The second thing I observed, and am rethinking in a different way is Saul’s suicide. I had come to think that Saul was a coward and didn’t want to suffer the pain of a lingering death, but now I’m wondering if what he did was a continuation of his rebellion to the Word of God. Samuel had told him, the night before:

Since you did not obey the LORD and did not carry out his fierce anger against the Amalekites, the LORD has done this thing to you today. The LORD will hand you and Israel over to the Philistines! Tomorrow both you and your sons will be with me. The LORD will also hand the army of Israel over to the Philistines!" (1 Samuel 28:18-19 NET.)

My thinking is this: Did Saul fall on his sword thinking that in so doing he would place his dying, and how he died, in his own hands and defy the words spoken by the prophet Samuel. Hmmm.

Grace and peace,

It is difficult for me to understand how David could align with the Philistines. In particular, the Philistines were the very enemy David had fought, killing Goliath, and ... Hey! What happened to the Philistines being slaves to the Hebrews for having killed Goliath. Wasn't that supposed to be the challenge Goliath put forth? No honor there, I guess.

Of course, I must get some perspective here, as in reading the text (what did it take us, a week?) from the time of Saul's coronation to the end of his life, I sometimes forget he was made king at age 30 and died at age 72! A whole bunch of history took place in that 42 years, didn't it?

Okay, so maybe the Philistines WERE in bondage to the Hebrews for some time, but it doesn't seem it lasted long since there seemed to be constant conflict between them and Saul.

Do you suppose David really was planning to deceive Achish? I think God was so gracious in causing David to have to turn back, and . . .

What of the gratitude of the Philistines when they learned that David and his men had recovered all the plunder? So many blanks that are not filled in, but that would probably be "a rabbit trail," huh? I mean, God told us what it was important for us to know, and sometimes I want to know specifics that really are not that pertinent at all. hmmm.

A few days ago I expressed concern about the Psalm where it said how precious to the Lord is the death of his saints, and I get a glimpse of what that could have meant when I see the utter devastation that overtook David and his men when their wives had been captured. I think it shows how very much these women meant to these men, and "how precious" it was to me to see them weeping to the point of sheer exhaustion over their wives having been kidnapped.

Information given —
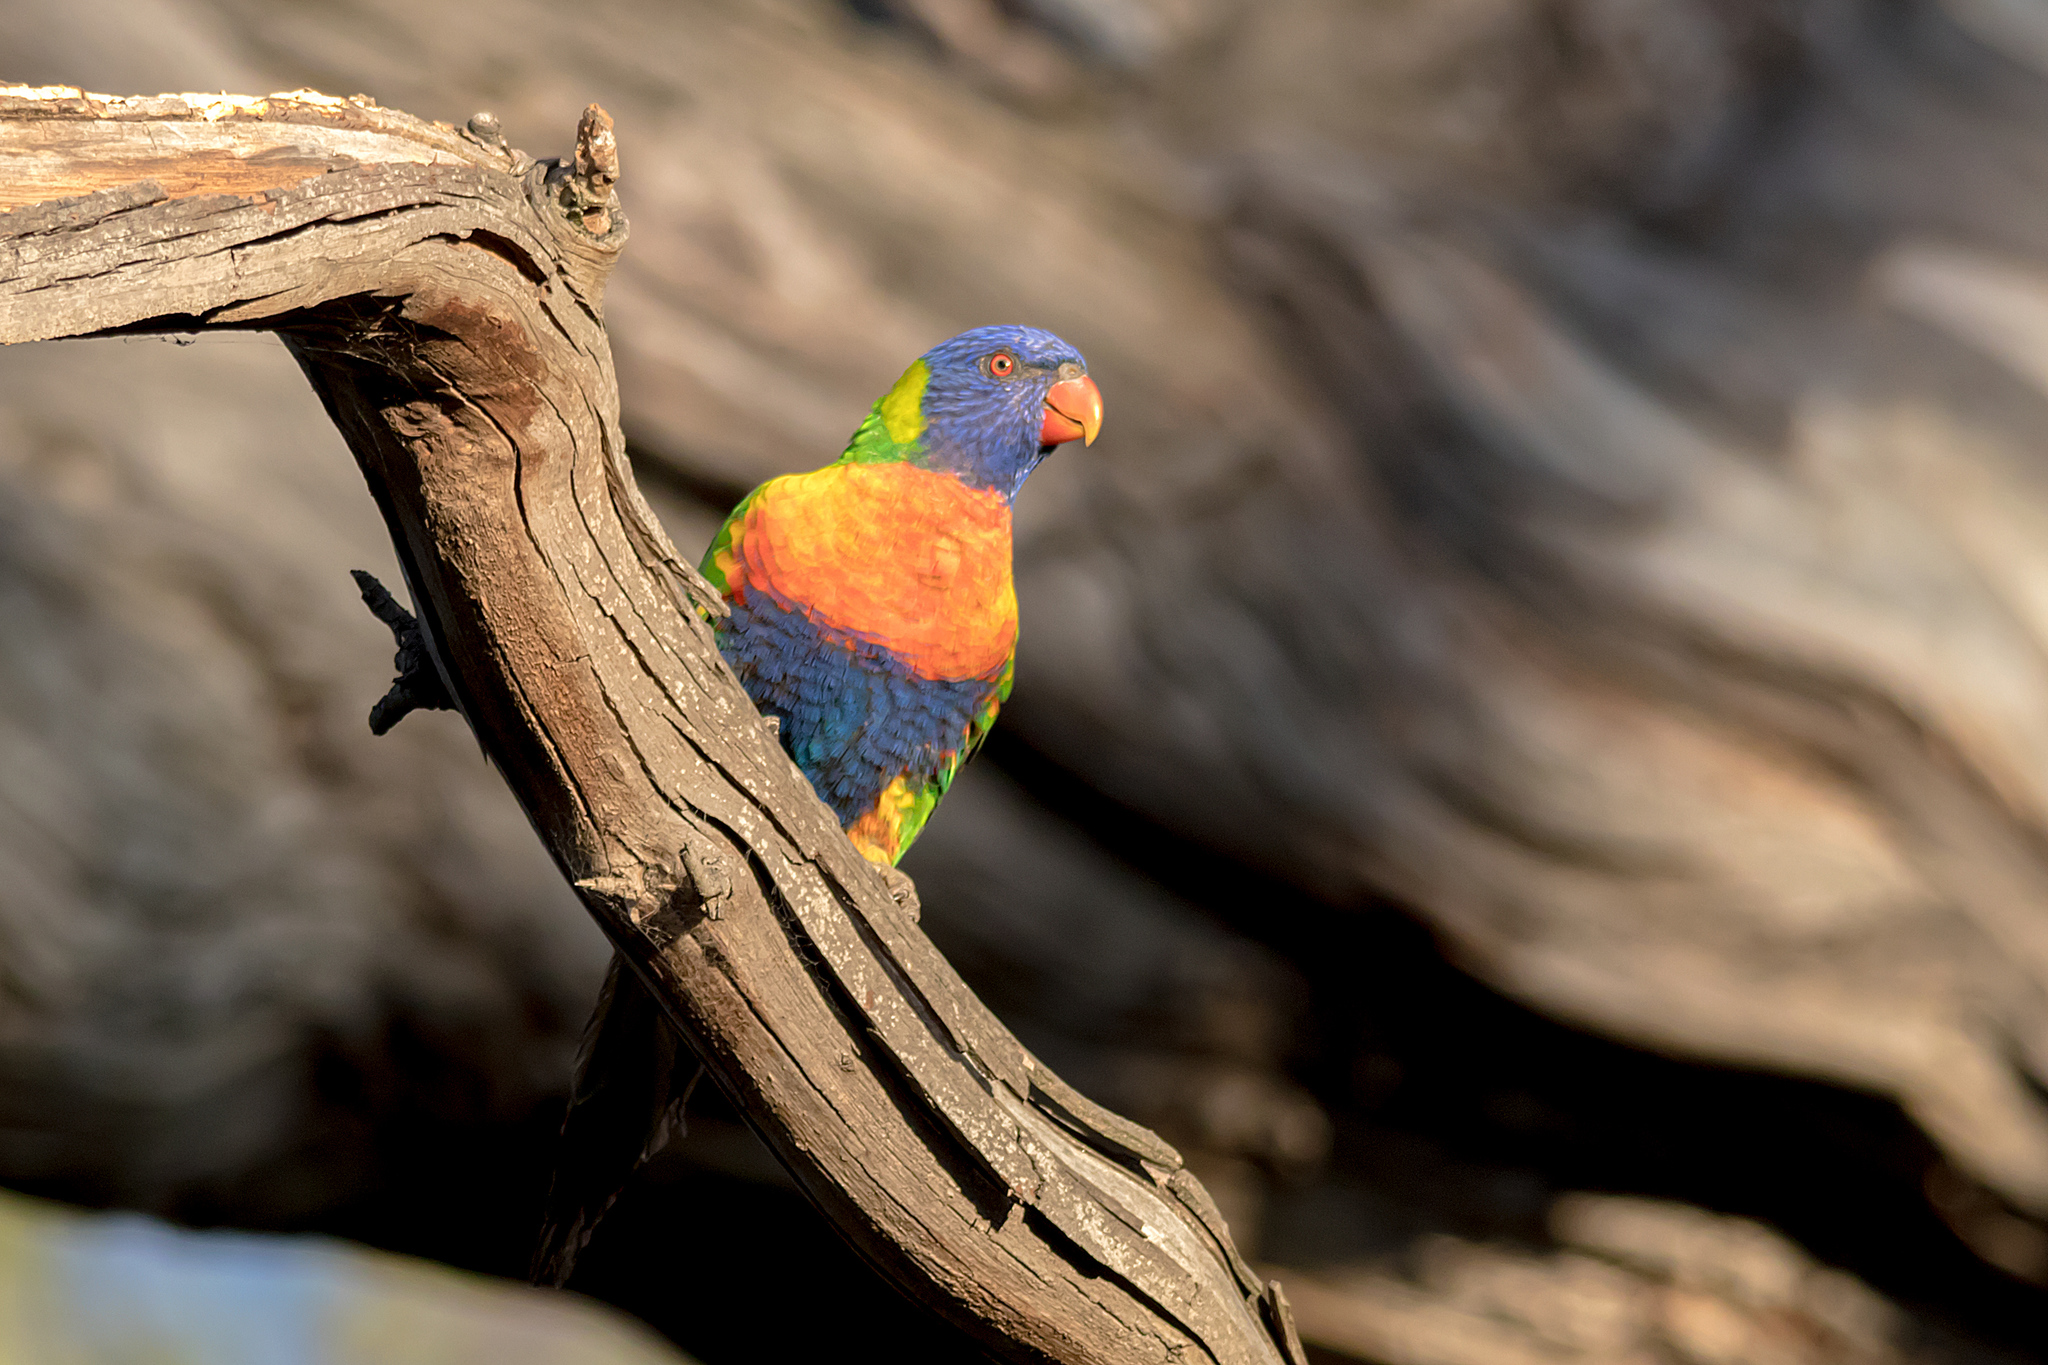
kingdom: Animalia
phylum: Chordata
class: Aves
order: Psittaciformes
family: Psittacidae
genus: Trichoglossus
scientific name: Trichoglossus haematodus
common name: Coconut lorikeet
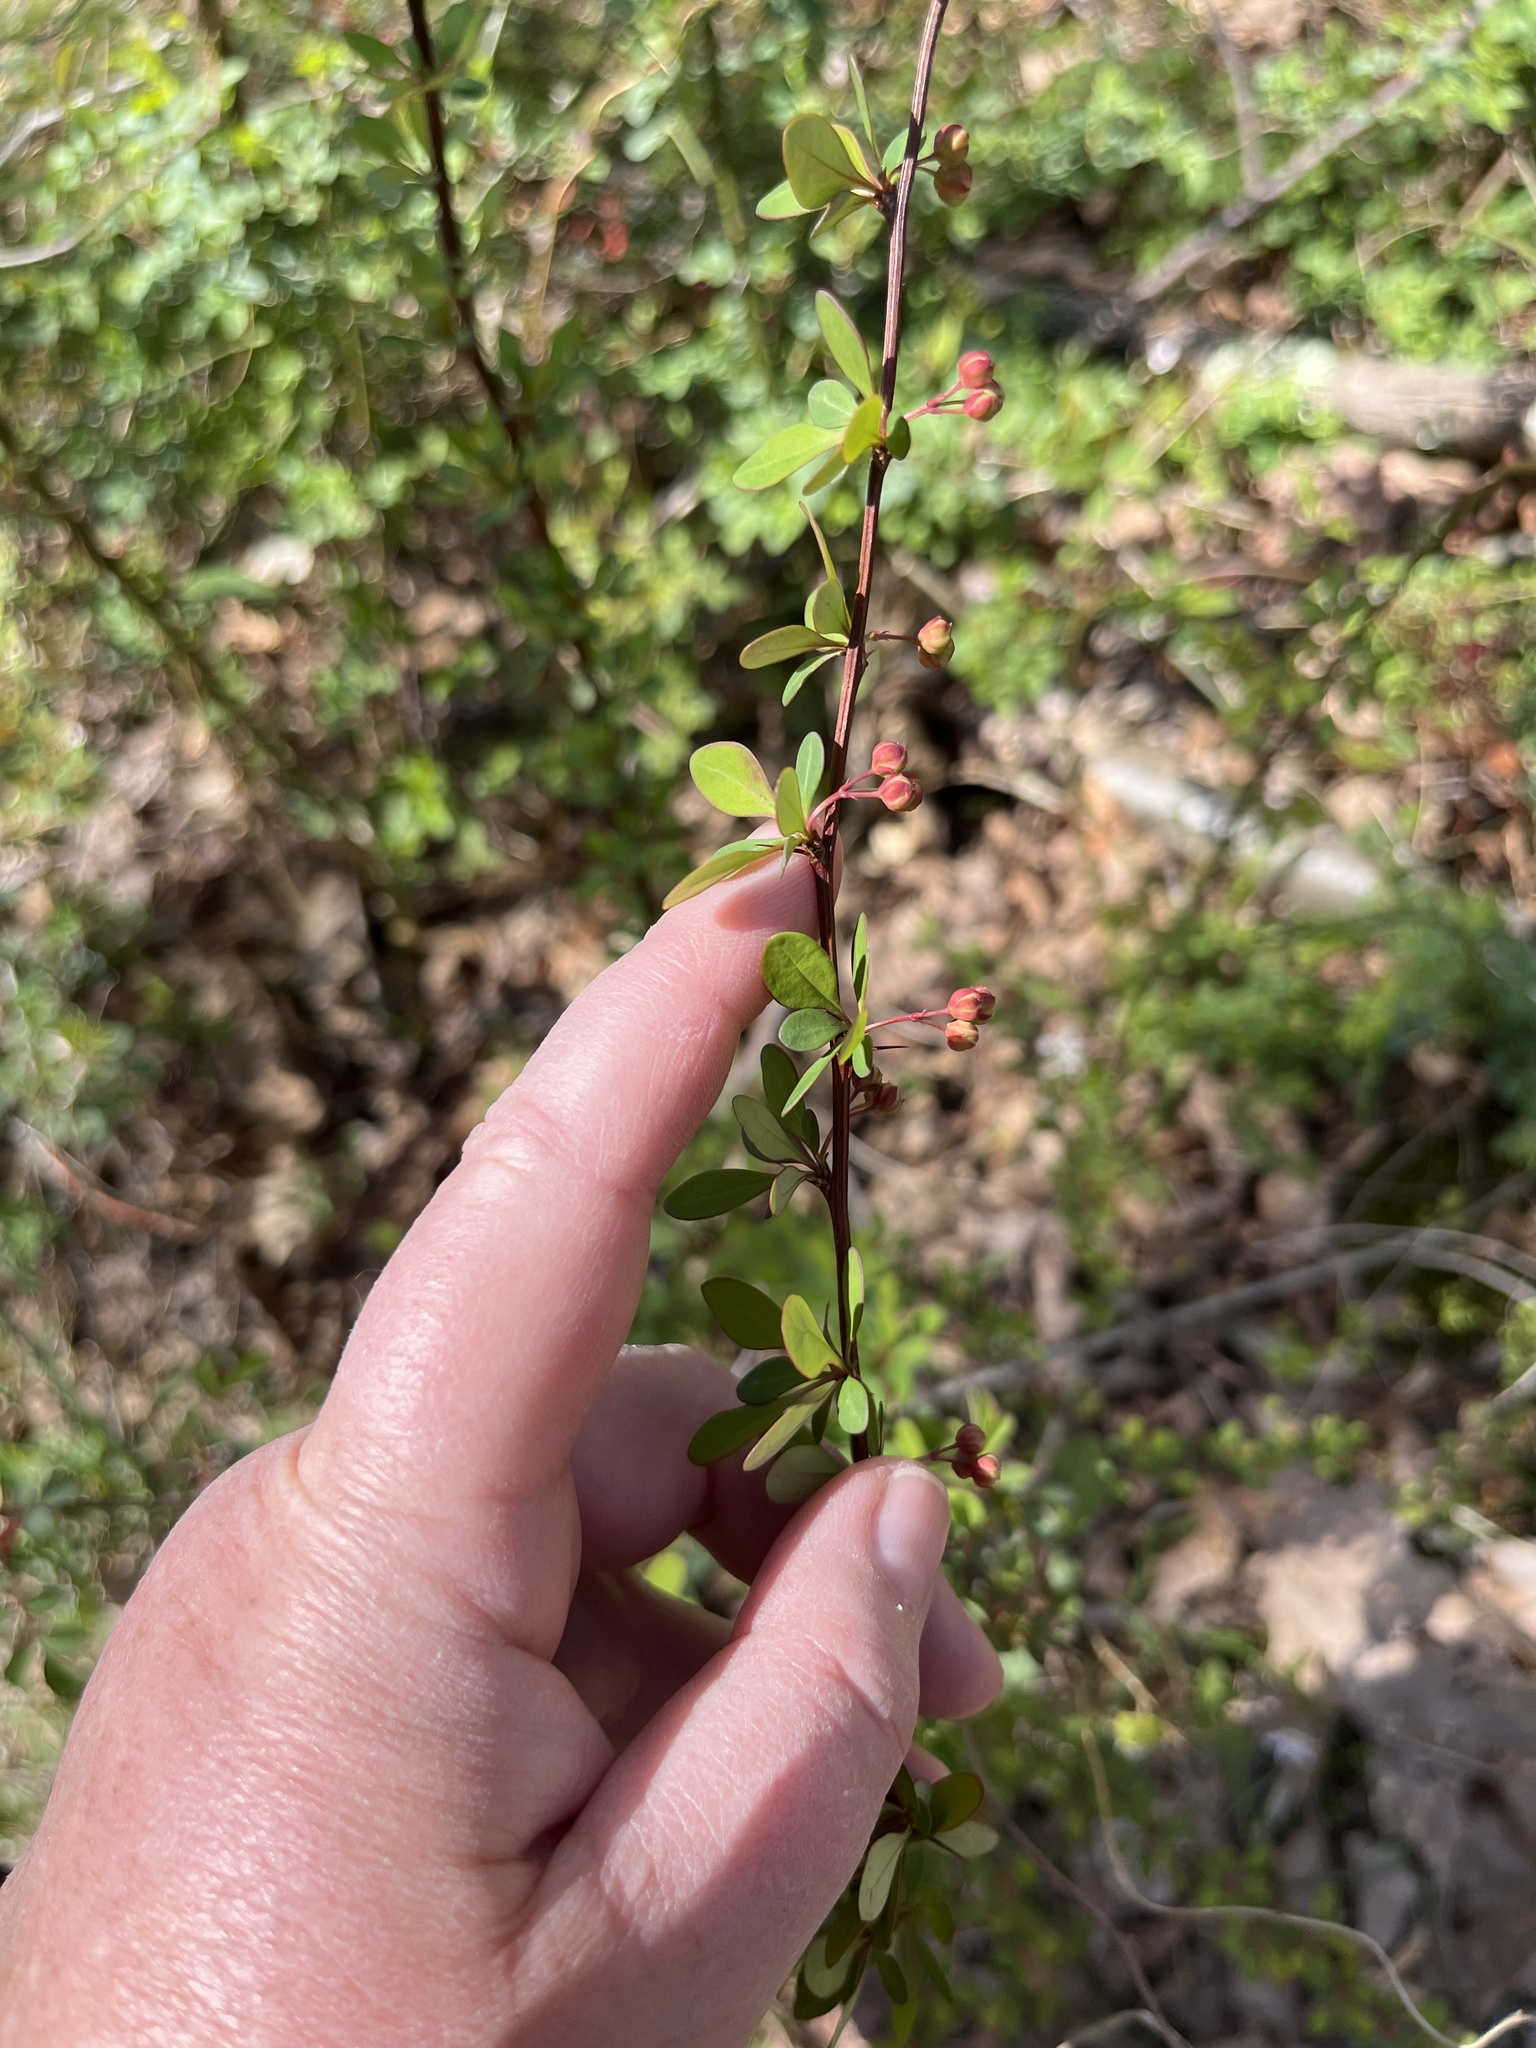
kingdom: Plantae
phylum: Tracheophyta
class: Magnoliopsida
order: Ranunculales
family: Berberidaceae
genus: Berberis
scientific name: Berberis thunbergii
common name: Japanese barberry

Given problem — Quote the reflection on Saul and David word for word, starting with "Of course, I" and going on through "back, and . . .". Rely only on the reflection on Saul and David.

The answer —
Of course, I must get some perspective here, as in reading the text (what did it take us, a week?) from the time of Saul's coronation to the end of his life, I sometimes forget he was made king at age 30 and died at age 72! A whole bunch of history took place in that 42 years, didn't it?

Okay, so maybe the Philistines WERE in bondage to the Hebrews for some time, but it doesn't seem it lasted long since there seemed to be constant conflict between them and Saul.

Do you suppose David really was planning to deceive Achish? I think God was so gracious in causing David to have to turn back, and . . .